Disaggregated Group Interests
The SFO removes the obligation of a holding company to aggregate the interests of controlled companies who are investment managers, custodians or trustees whose interest in the shares arises solely from their obligation or entitlement to invest in, manage, deal in or hold interests in those shares on behalf of customers in the ordinary course of their business as such. For the exemption to apply the controlled company must exercise any rights to vote in respect of the shares and any power to invest in, manage, deal in or hold the shares, independently of its controlling company or any other company within the same group.
The SFC stresses in its Outline that this exemption is available only to the fund management industry. It does not entitle family members whose interests in the shares of ‘family controlled’ listed companies are held by trustees to disaggregate such interests. A trustee of a trust does not have ‘customers’ and will probably not be carrying on a business as an investment manager, custodian or trustee.
Exempt Security Interests
An ‘exempt security interest’ in shares is not required to be disclosed. To qualify as such the interest must be held by a qualified lender by way of security only for a transaction entered into in the ordinary course of his business as such. The new Outline clarifies that in determining when an interest is held ‘by way of security only’, a distinction is drawn between a security interest in, and a transfer of title to, shares.
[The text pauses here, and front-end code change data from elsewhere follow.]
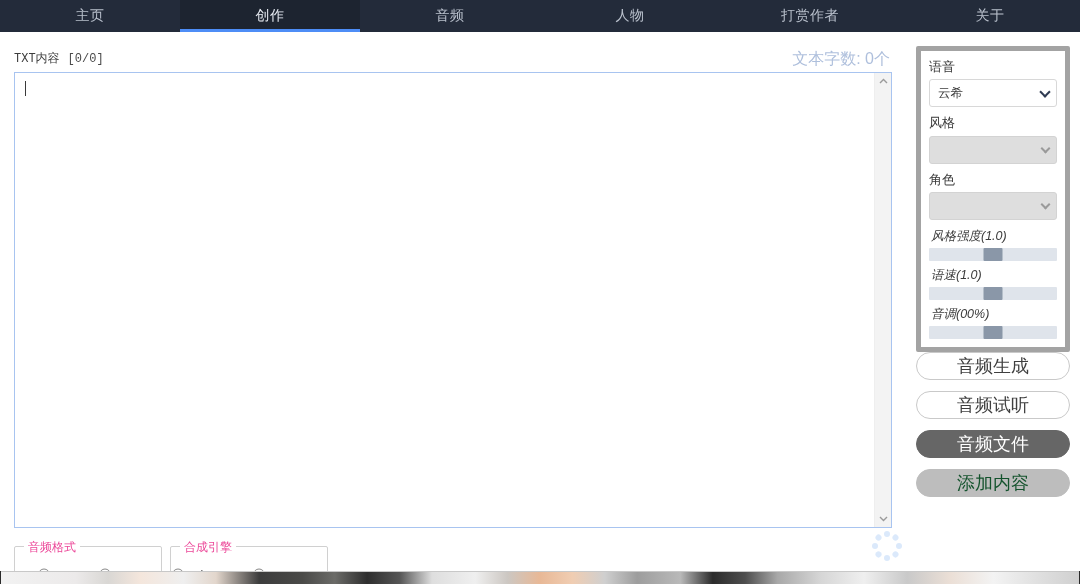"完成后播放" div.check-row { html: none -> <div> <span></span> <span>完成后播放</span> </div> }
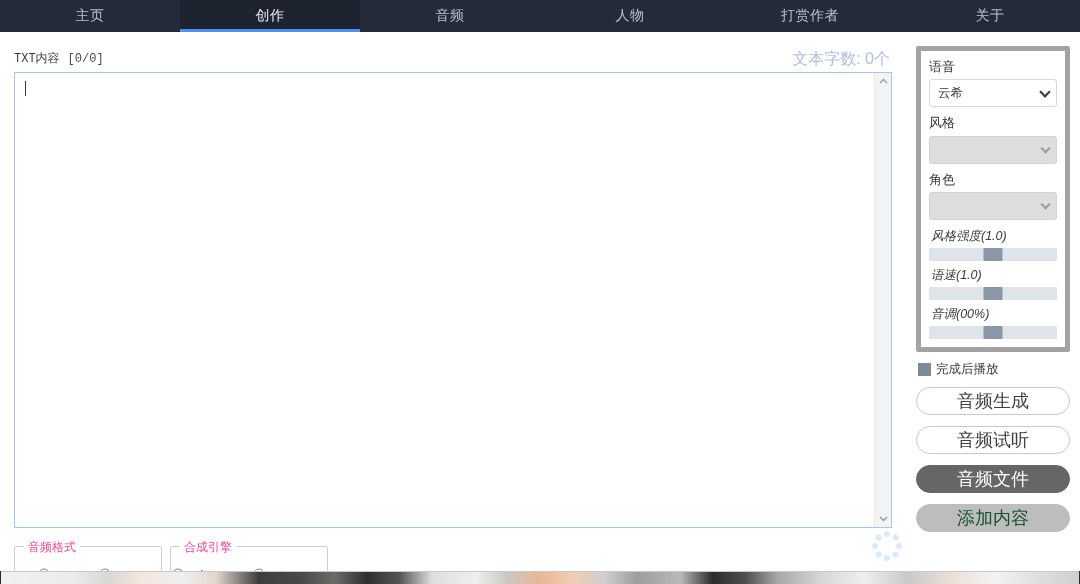"添加内容" .pbtn.disabled { color: #14532d -> #7f1d1d }
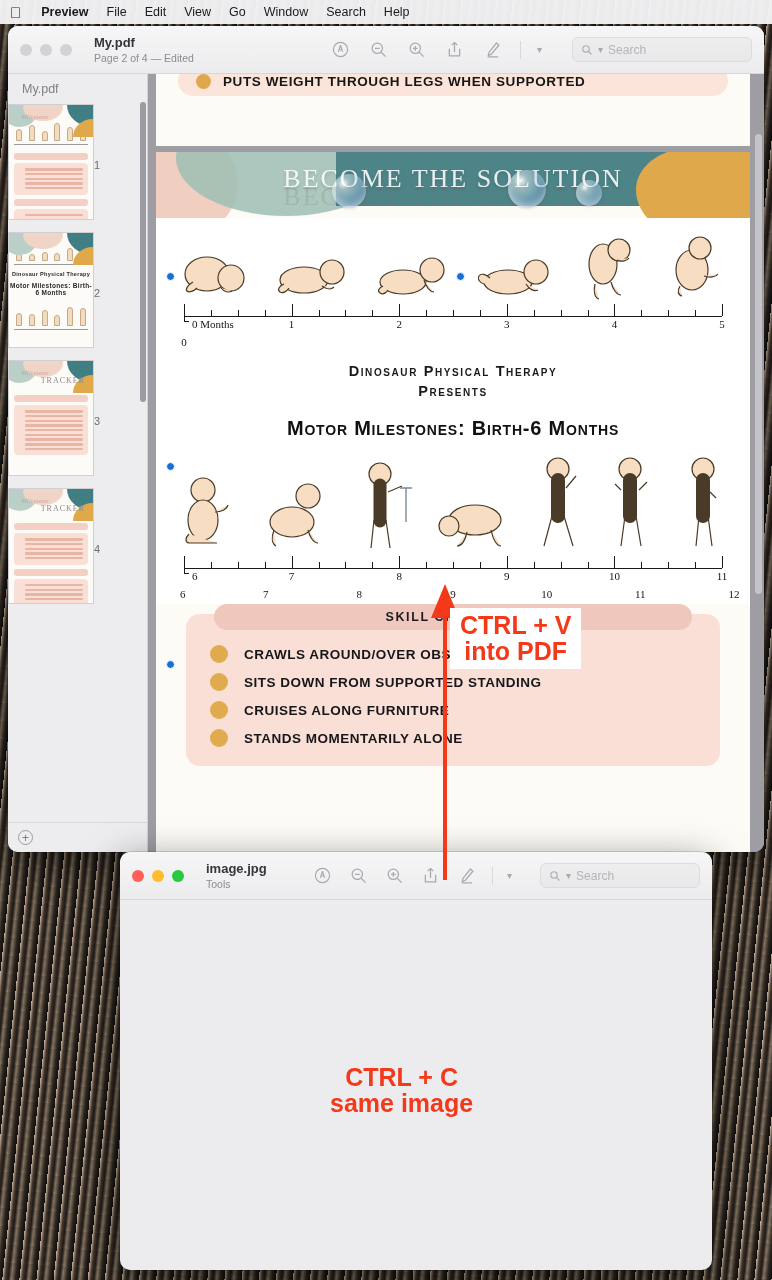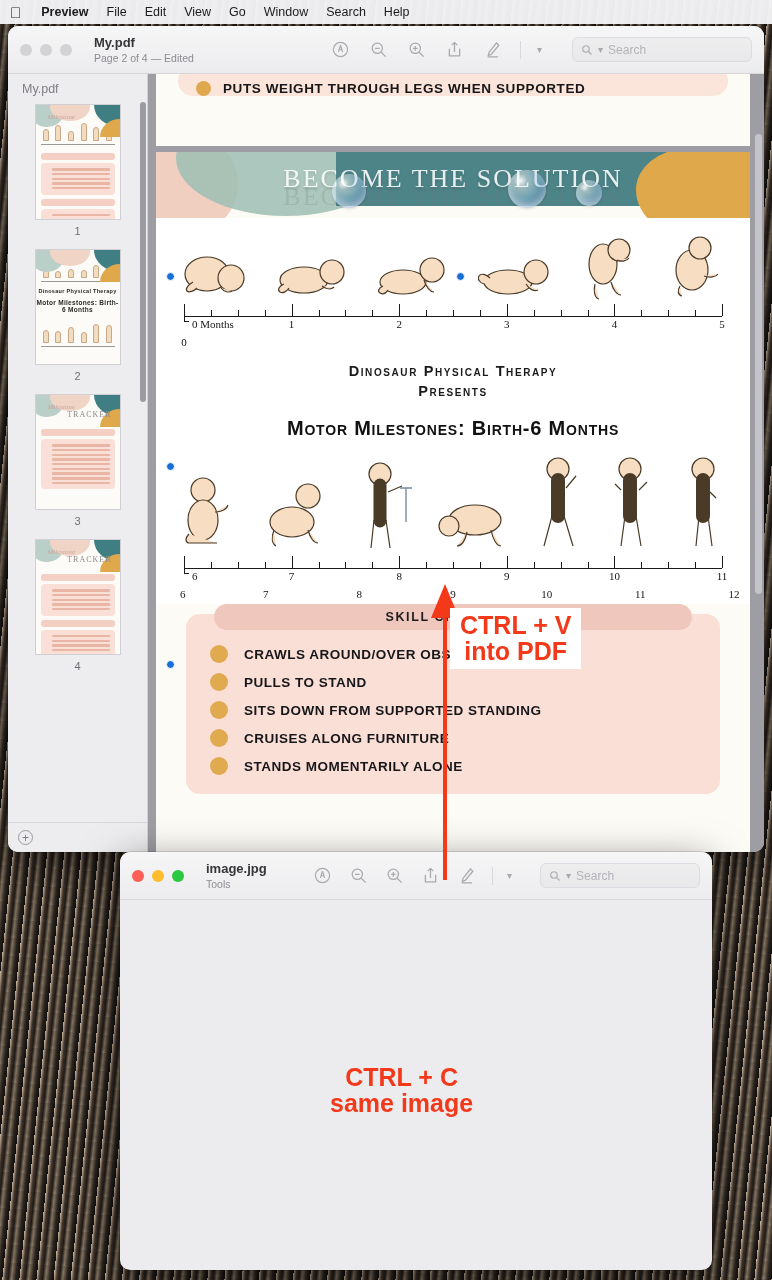"PUTS WEIGHT THROUGH LEGS WHEN" .clip-row { align-items: flex-end -> center }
If the lender has a right to return equivalent shares (ie. not the actual shares given by the borrower) and can deal with the shares as if they are his own in the meantime, this is a transfer of title to the shares and not the creation of a security interest.
Interaction Of The Securities Borrowing And Lending Rules And The Wholly Owned Group Exemption
The revised SFC Outline contains detailed explanations and examples of the interaction of the wholly owned group exemption with the exemptions available under the Securities Borrowing and Lending Rules at paragraphs 2.13.18 to 2.13.27 of the Outline.
Deemed Interests Of Directors And Chief Executives
In calculating the number of shares in which they are interested, directors and chief executives are required to include shares held by their spouse and children under 18 unless the spouse or children are themselves also directors or chief executives of the company.
However, if a director is also a substantial shareholder, he must include the interests of his spouse and children under 18 irrespective of whether they are also directors or chief executives of the company in disclosing his interest as a substantial shareholder in the shares of the company.
This note is intended as a summary only of the principal issues highlighted by the SFC’s revised outline of Part XV of the SFO. Specific advice should be sought in relation to any particular situation.